Defiant of All Limitations

So...... We got the results from Lily's latest EEG. The neurologist was very happy with the readings he was able to obtain. He was not, however, able to put Lily neatly into a diagnostic box. Hmmmm.....big surprise!!

Her EEG is showing that she is still having fairly significant electrical activity while she is sleeping even while on medication (we half expected this). What he was surprised to note was that pattern of electrical activity was very close to ESES (Electrical Status Epilepticus of Sleep) it is not exactly that. ESES is what his original suspicion was. But apparently Lily doesn't want follow any particular known or understood pattern. From what I understand, at this point, there is no name for what she has it is just a very, very close relative of ESES.

What next? The doctor is going to go ahead and treat this the same way he would if it was actually ESES. We have been seeing significant improvements in her overall development since she started the seizure meds. and that is an indication that they are doing something. She was on the very lowest possible dose of Keppra so we will gradually be increasing it to see if we can bring those electrical impulses under control.

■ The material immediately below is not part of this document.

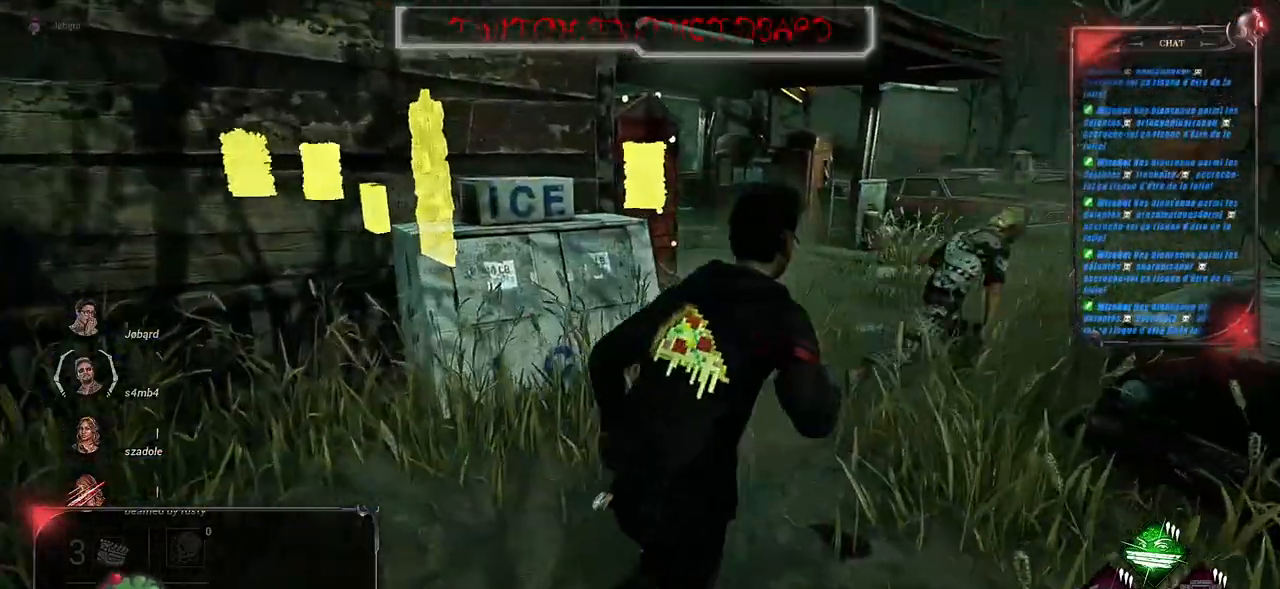
{"keys": ["shift", "z"], "mouse": [], "events": [[317, "d", "up"]]}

The doctor is going to be comparing her original EEGs with this new one to see what the actual, measurable change has been with the change in dosages.

Apparently one of Lily's God given purposes in this life is to confound, aggravate, irritate, and leave the medical community scratching their heads. And she is so sweet and adorable she actually forces them to put aside their institutionally acquired apathy and do something for her!! In this day in age that is an incredibly powerful gift!

That's where things stand for now. We see her regular doctor on Friday for a check up. We are very anxious to see his reaction to all of the changes she has undergone since he last saw her in action. She slept through her entire appointment with him the last time we saw him - LOL!